● **What to do**: Quote the source text from each of the rows below verbatim, omitting the pictures.

● **Input**:
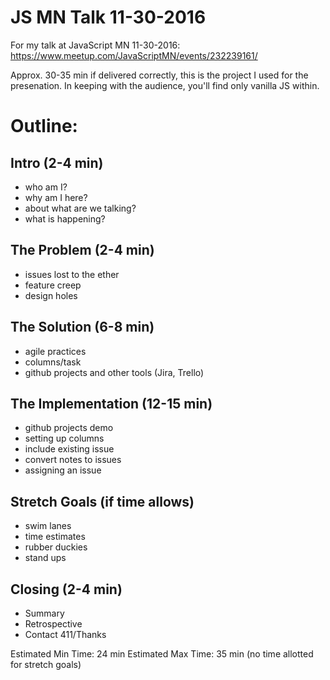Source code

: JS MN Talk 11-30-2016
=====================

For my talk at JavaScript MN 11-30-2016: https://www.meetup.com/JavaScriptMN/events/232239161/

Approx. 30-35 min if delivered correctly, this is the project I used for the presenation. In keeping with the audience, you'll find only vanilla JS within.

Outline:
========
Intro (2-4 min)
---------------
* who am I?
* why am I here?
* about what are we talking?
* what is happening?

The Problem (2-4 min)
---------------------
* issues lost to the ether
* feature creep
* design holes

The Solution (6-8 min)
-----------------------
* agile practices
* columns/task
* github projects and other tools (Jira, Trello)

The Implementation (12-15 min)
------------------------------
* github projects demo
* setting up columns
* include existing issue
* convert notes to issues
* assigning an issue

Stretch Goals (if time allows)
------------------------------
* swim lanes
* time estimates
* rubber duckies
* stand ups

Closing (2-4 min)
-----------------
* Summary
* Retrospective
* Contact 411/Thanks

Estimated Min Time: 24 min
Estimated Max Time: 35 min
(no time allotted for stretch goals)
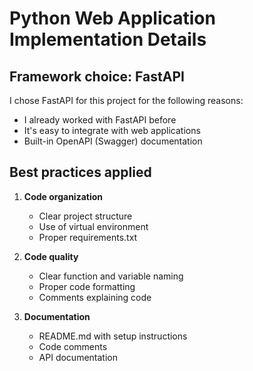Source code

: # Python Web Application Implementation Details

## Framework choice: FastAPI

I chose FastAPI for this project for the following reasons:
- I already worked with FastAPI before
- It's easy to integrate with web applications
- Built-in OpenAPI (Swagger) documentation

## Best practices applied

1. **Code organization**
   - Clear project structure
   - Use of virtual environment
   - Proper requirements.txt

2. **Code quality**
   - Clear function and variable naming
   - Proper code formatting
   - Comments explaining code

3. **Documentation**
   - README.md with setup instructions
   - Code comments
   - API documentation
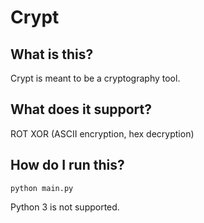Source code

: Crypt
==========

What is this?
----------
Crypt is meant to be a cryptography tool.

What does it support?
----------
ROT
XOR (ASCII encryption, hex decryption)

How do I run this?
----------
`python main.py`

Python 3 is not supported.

● **Worked solution**:
Source code

: JS MN Talk 11-30-2016
=====================

For my talk at JavaScript MN 11-30-2016: https://www.meetup.com/JavaScriptMN/events/232239161/

Approx. 30-35 min if delivered correctly, this is the project I used for the presenation. In keeping with the audience, you'll find only vanilla JS within.

Outline:
========
Intro (2-4 min)
---------------
* who am I?
* why am I here?
* about what are we talking?
* what is happening?

The Problem (2-4 min)
---------------------
* issues lost to the ether
* feature creep
* design holes

The Solution (6-8 min)
-----------------------
* agile practices
* columns/task
* github projects and other tools (Jira, Trello)

The Implementation (12-15 min)
------------------------------
* github projects demo
* setting up columns
* include existing issue
* convert notes to issues
* assigning an issue

Stretch Goals (if time allows)
------------------------------
* swim lanes
* time estimates
* rubber duckies
* stand ups

Closing (2-4 min)
-----------------
* Summary
* Retrospective
* Contact 411/Thanks

Estimated Min Time: 24 min
Estimated Max Time: 35 min
(no time allotted for stretch goals)
Source code

: # Python Web Application Implementation Details

## Framework choice: FastAPI

I chose FastAPI for this project for the following reasons:
- I already worked with FastAPI before
- It's easy to integrate with web applications
- Built-in OpenAPI (Swagger) documentation

## Best practices applied

1. **Code organization**
   - Clear project structure
   - Use of virtual environment
   - Proper requirements.txt

2. **Code quality**
   - Clear function and variable naming
   - Proper code formatting
   - Comments explaining code

3. **Documentation**
   - README.md with setup instructions
   - Code comments
   - API documentation
Source code

: Crypt
==========

What is this?
----------
Crypt is meant to be a cryptography tool.

What does it support?
----------
ROT
XOR (ASCII encryption, hex decryption)

How do I run this?
----------
`python main.py`

Python 3 is not supported.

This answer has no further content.